Captive Elephants in Thailand?
Asian elephants in captivity also face many other problems.
Historically, the vast majority of Thailand’s captive elephants and mahouts were employed in the logging industry where they were used to haul trees out of dense jungle. When logging was banned in 1989, thousands of captive Thai elephants and their mahouts became un-employed. Elephants are expensive to feed and to keep, especially if you want to do it properly. Elephants eat around 10% of their body weight a day, for a full grown elephant that can be over 200kgs of food. So the mahouts faced no other option than to find alternative employment.
Many elephant owners resorted to taking their charges into big cities in order to put themselves in touch with people who would pay to touch, feed or play with their elephant. This is illegal in Thailand and while there are racketeers making big bucks from elephant hire to do this a large proportion of the ‘city mahouts’ are from traditional elephant owning families and truly love their elephants, but can think of no other option.
Walking in cities is undoubtedly not the life for an elephant and the situation is made worse by the tendency to split mothers and babies well before natural weaning age, the baby will survive but have problems later in life through lack of calcium at the developmental stage.
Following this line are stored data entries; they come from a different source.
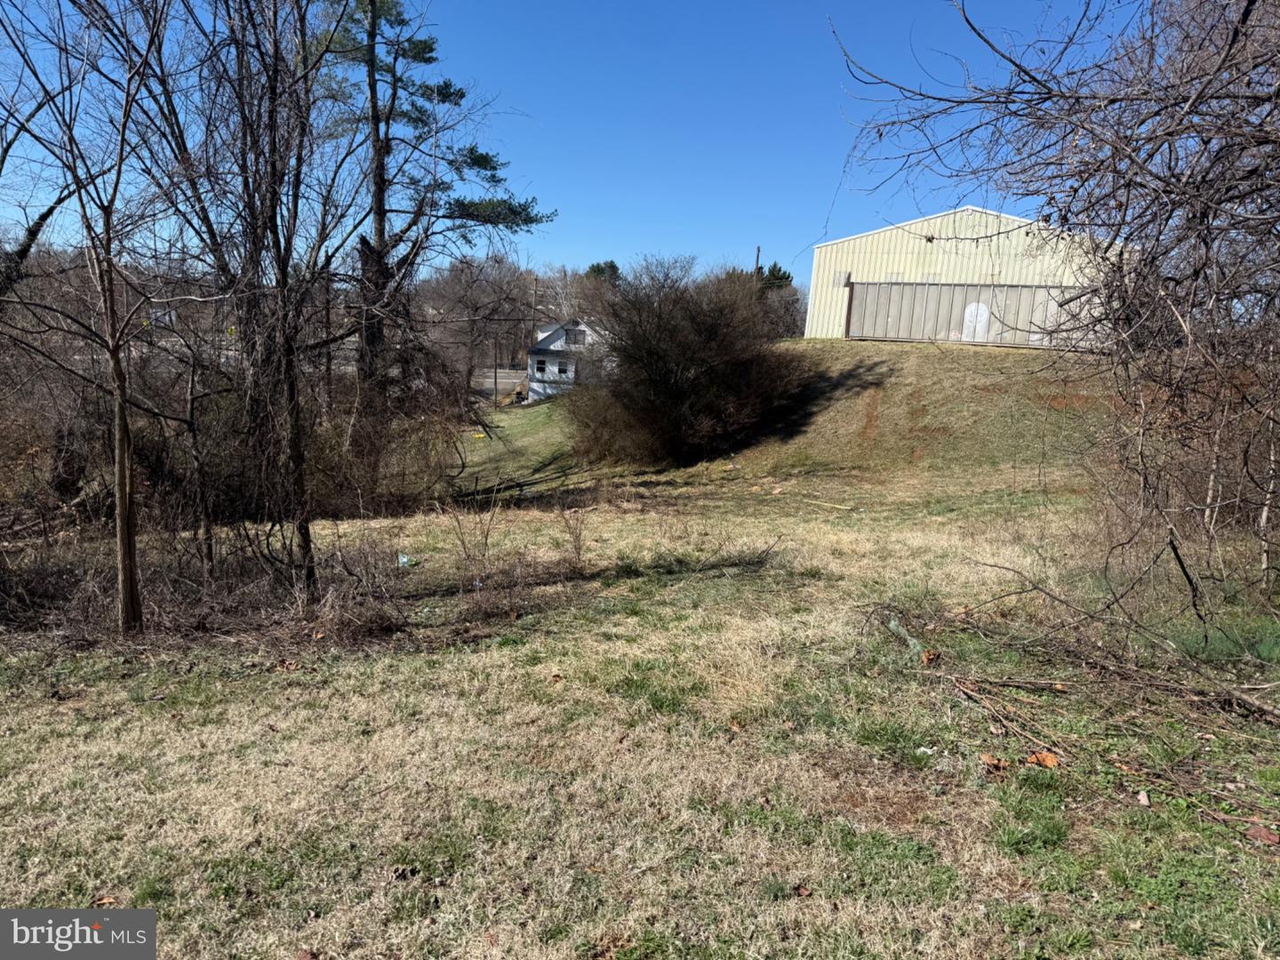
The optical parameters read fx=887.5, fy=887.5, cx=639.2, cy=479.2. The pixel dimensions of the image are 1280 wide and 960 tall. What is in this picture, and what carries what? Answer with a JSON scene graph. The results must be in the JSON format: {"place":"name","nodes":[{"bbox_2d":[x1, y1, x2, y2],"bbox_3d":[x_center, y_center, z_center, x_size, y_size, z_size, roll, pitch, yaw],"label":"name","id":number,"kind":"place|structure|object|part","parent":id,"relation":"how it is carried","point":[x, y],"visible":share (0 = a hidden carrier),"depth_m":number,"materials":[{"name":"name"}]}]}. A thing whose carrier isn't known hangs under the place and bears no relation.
{"place":"outdoors","nodes":[
{"label":"outdoors","id":0,"kind":"place"},
{"bbox_2d":[473,368,527,399],"label":"road","id":1,"kind":"structure","parent":0,"point":[504,380],"materials":[{"name":"grey asphalt"}]},
{"bbox_2d":[523,319,605,400],"label":"white house","id":2,"kind":"structure","parent":0,"point":[552,348],"materials":[{"name":"white paint"}]},
{"bbox_2d":[536,358,546,373],"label":"window","id":3,"kind":"structure","parent":2,"relation":"in","point":[539,366],"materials":[{"name":"white"}]},
{"bbox_2d":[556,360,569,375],"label":"window","id":4,"kind":"structure","parent":2,"relation":"in","point":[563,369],"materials":[{"name":"white"}]},
{"bbox_2d":[564,327,588,346],"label":"window","id":5,"kind":"structure","parent":2,"relation":"in","point":[576,334],"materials":[{"name":"white"}]},
{"bbox_2d":[0,0,1156,279],"label":"sky","id":6,"kind":"structure","parent":0,"point":[568,248],"materials":[{"name":"blue"}]},
{"bbox_2d":[0,378,1279,959],"label":"lawn","id":7,"kind":"structure","parent":0,"point":[282,953],"materials":[{"name":"beige plant"}]},
{"bbox_2d":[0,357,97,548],"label":"shrub","id":8,"kind":"object","parent":7,"relation":"on","point":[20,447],"visible":0.81,"depth_m":10.22,"materials":[{"name":"brown plant"}]},
{"bbox_2d":[0,0,190,634],"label":"bare tree","id":9,"kind":"object","parent":7,"relation":"on","point":[131,571],"visible":0.99,"depth_m":6.85,"materials":[{"name":"brown plant"}]},
{"label":"tree trunk","id":10,"kind":"part","parent":9,"relation":"part of","materials":[{"name":"brown wood"}]},
{"bbox_2d":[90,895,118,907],"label":"dry leaf","id":11,"kind":"object","parent":7,"relation":"on","point":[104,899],"visible":0.65,"depth_m":3.59,"materials":[{"name":"brown plant"}]},
{"bbox_2d":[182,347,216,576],"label":"tree","id":12,"kind":"object","parent":7,"relation":"on","point":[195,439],"visible":0.89,"depth_m":8.70,"materials":[{"name":"brown plant"}]},
{"bbox_2d":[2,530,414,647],"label":"dry brush","id":13,"kind":"object","parent":7,"relation":"on","point":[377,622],"visible":0.73,"depth_m":7.35,"materials":[{"name":"brown plant"}]},
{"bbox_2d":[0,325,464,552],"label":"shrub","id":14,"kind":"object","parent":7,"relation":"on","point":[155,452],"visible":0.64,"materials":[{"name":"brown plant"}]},
{"bbox_2d":[136,0,366,589],"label":"bare tree","id":15,"kind":"object","parent":7,"relation":"on","point":[306,528],"visible":0.96,"depth_m":7.70,"materials":[{"name":"brown plant"}]},
{"bbox_2d":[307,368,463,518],"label":"shrub","id":16,"kind":"object","parent":7,"relation":"on","point":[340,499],"visible":0.64,"depth_m":14.63,"materials":[{"name":"brown plant"}]},
{"bbox_2d":[396,552,416,567],"bbox_3d":[-2.561,0.878,9.701,0.265,0.145,0.233,10,12,37],"label":"litter","id":17,"kind":"object","parent":7,"relation":"on","point":[404,560],"visible":0.8,"depth_m":9.65,"materials":[{"name":"plastic"}]},
{"bbox_2d":[322,0,554,406],"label":"pine tree","id":18,"kind":"object","parent":7,"relation":"on","point":[380,235],"visible":0.85,"depth_m":18.55,"materials":[{"name":"green plant"}]},
{"bbox_2d":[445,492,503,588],"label":"dry weed","id":19,"kind":"object","parent":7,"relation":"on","point":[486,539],"visible":0.98,"depth_m":9.09,"materials":[{"name":"brown plant"}]},
{"bbox_2d":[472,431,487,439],"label":"yellow object","id":20,"kind":"object","parent":7,"relation":"on","point":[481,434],"visible":0.89,"depth_m":32.18,"materials":[{"name":"yellow"}]},
{"bbox_2d":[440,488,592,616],"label":"dry shrub","id":21,"kind":"object","parent":7,"relation":"on","point":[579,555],"visible":0.97,"depth_m":8.53,"materials":[{"name":"brown plant"}]},
{"bbox_2d":[557,503,588,573],"bbox_3d":[-0.712,0.636,9.555,0.447,0.869,0.501,3,9,0],"label":"dry weed","id":22,"kind":"object","parent":7,"relation":"on","point":[576,547],"visible":0.99,"depth_m":9.55,"materials":[{"name":"brown plant"}]},
{"bbox_2d":[564,257,806,468],"bbox_3d":[1.042,-2.848,22.045,7.168,5.359,7.122,3,9,0],"label":"large shrub","id":23,"kind":"object","parent":7,"relation":"on","point":[652,353],"visible":0.99,"depth_m":20.93,"materials":[{"name":"plant"}]},
{"bbox_2d":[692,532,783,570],"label":"fallen branch","id":24,"kind":"object","parent":7,"relation":"on","point":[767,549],"visible":0.98,"depth_m":9.85,"materials":[{"name":"brown wood"}]},
{"bbox_2d":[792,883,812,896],"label":"dry leaf","id":25,"kind":"object","parent":7,"relation":"on","point":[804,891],"visible":0.97,"depth_m":3.35,"materials":[{"name":"brown plant"}]},
{"bbox_2d":[799,496,856,510],"bbox_3d":[3.178,0.405,15.198,1.155,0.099,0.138,11,13,41],"label":"stick","id":26,"kind":"object","parent":7,"relation":"on","point":[838,507],"visible":0.99,"depth_m":15.12,"materials":[{"name":"brown wood"}]},
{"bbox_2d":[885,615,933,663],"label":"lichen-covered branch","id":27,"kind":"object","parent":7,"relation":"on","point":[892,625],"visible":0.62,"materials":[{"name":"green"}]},
{"bbox_2d":[918,648,940,665],"bbox_3d":[2.022,1.236,6.234,0.149,0.106,0.165,10,12,37],"label":"dry leaf","id":28,"kind":"object","parent":7,"relation":"on","point":[928,660],"visible":0.9,"depth_m":6.20,"materials":[{"name":"brown plant"}]},
{"bbox_2d":[978,752,1010,771],"bbox_3d":[1.807,1.430,4.521,0.143,0.068,0.147,9,11,35],"label":"dry leaf","id":29,"kind":"object","parent":7,"relation":"on","point":[987,759],"visible":0.93,"depth_m":4.50,"materials":[{"name":"brown plant"}]},
{"bbox_2d":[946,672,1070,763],"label":"fallen branch","id":30,"kind":"object","parent":7,"relation":"on","point":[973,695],"visible":0.94,"depth_m":5.25,"materials":[{"name":"brown wood"}]},
{"bbox_2d":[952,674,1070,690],"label":"fallen branch","id":31,"kind":"object","parent":7,"relation":"on","point":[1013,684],"visible":0.97,"depth_m":5.72,"materials":[{"name":"brown wood"}]},
{"bbox_2d":[1024,750,1060,768],"bbox_3d":[2.096,1.446,4.622,0.161,0.073,0.153,11,12,41],"label":"dry leaf","id":32,"kind":"object","parent":7,"relation":"on","point":[1051,762],"visible":0.89,"depth_m":4.60,"materials":[{"name":"brown plant"}]},
{"bbox_2d":[826,0,1279,643],"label":"bare tree","id":33,"kind":"object","parent":7,"relation":"on","point":[1244,20],"visible":0.99,"depth_m":5.48,"materials":[{"name":"brown plant"}]},
{"bbox_2d":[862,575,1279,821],"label":"fallen branch","id":34,"kind":"object","parent":7,"relation":"on","point":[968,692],"visible":0.96,"depth_m":5.32,"materials":[{"name":"brown wood"}]},
{"bbox_2d":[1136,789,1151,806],"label":"dry leaf","id":35,"kind":"object","parent":7,"relation":"on","point":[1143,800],"visible":0.97,"depth_m":4.11,"materials":[{"name":"white"}]},
{"bbox_2d":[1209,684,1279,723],"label":"fallen branch","id":36,"kind":"object","parent":7,"relation":"on","point":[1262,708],"visible":0.99,"depth_m":5.20,"materials":[{"name":"wood"}]},
{"bbox_2d":[1244,823,1279,845],"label":"dry leaf","id":37,"kind":"object","parent":7,"relation":"on","point":[1260,835],"visible":0.95,"depth_m":3.81,"materials":[{"name":"brown"}]},
{"bbox_2d":[801,204,1121,346],"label":"metal building","id":38,"kind":"structure","parent":0,"point":[846,243],"depth_m":32.23,"materials":[{"name":"metal"}]},
{"bbox_2d":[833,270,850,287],"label":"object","id":39,"kind":"object","parent":38,"relation":"attached to","point":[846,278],"visible":0.81,"depth_m":31.25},
{"bbox_2d":[848,281,1095,348],"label":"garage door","id":40,"kind":"structure","parent":38,"relation":"in","point":[955,289],"depth_m":30.36,"materials":[{"name":"metal"}]},
{"bbox_2d":[960,301,991,342],"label":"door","id":41,"kind":"structure","parent":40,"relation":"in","point":[984,318],"depth_m":31.11,"materials":[{"name":"white"}]},
{"label":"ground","id":42,"kind":"structure","parent":0},
{"bbox_2d":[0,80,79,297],"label":"bare tree","id":43,"kind":"object","parent":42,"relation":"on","point":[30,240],"visible":0.75,"depth_m":11.27,"materials":[{"name":"plant"}]},
{"bbox_2d":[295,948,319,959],"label":"dry leaf","id":44,"kind":"object","parent":42,"relation":"on","point":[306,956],"visible":1,"depth_m":3.12,"materials":[{"name":"brown"}]},
{"bbox_2d":[417,253,536,400],"label":"bare tree","id":45,"kind":"object","parent":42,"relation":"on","point":[476,310],"visible":0.83,"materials":[{"name":"brown plant"}]},
{"bbox_2d":[492,331,497,407],"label":"utility pole","id":46,"kind":"object","parent":42,"relation":"on","point":[497,394],"visible":0.88,"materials":[{"name":"brown wood"}]},
{"bbox_2d":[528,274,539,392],"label":"utility pole","id":47,"kind":"object","parent":42,"relation":"on","point":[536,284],"visible":0.75,"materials":[{"name":"brown wood"}]},
{"bbox_2d":[584,259,623,285],"label":"evergreen tree","id":48,"kind":"object","parent":42,"relation":"on","point":[613,268],"visible":0.23,"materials":[{"name":"green plant"}]},
{"bbox_2d":[753,246,761,274],"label":"utility pole","id":49,"kind":"object","parent":42,"relation":"on","point":[756,264],"visible":0.24,"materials":[{"name":"brown wood"}]},
{"bbox_2d":[755,264,805,338],"label":"evergreen tree","id":50,"kind":"object","parent":42,"relation":"on","point":[785,276],"visible":0.43,"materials":[{"name":"plant"}]}
]}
City elephants face a life of inadequate nutrition, health problems from pollution and walking on hot concrete all day as well as the constant threat of being hit by traffic.
Other elephants work in Illegal logging camps, these elephants face extremely dangerous conditions, one in which elephants are constantly over worked and under fed and accidents frequently occur. As well as this, illegal logging camps are often located near or on the border with neighbouring countries where there are many landmines, which elephants can step on causing horrific injury.
While some tourist trekking camps provide adequate standards of care and fodder for their elephants, limit the workloads of their elephants, provide green spaces for the elephants to rest in and operate in a sustainable fashion it is safe to say that most do not.
In some camps we have witnessed elephants working up to 10 hours a day without a break, the mahouts eat lunch on their eles, only to be chained in a non-forest rest area at night.
With the tourism industry increasing and with an ‘elephant experience’ of some kind on everyone’s itinerary it is important to show to tourists, mahouts and camp owners alike that guest activities can be provided in such a way that all stakeholders are satisfied.
Mass tourism remains the only income source available to keep the majority of Thailand’s captive elephants fed and so cannot be abandoned or boycotted but it is important to work with business and mahout communities to modify welfare and sustainability aspects.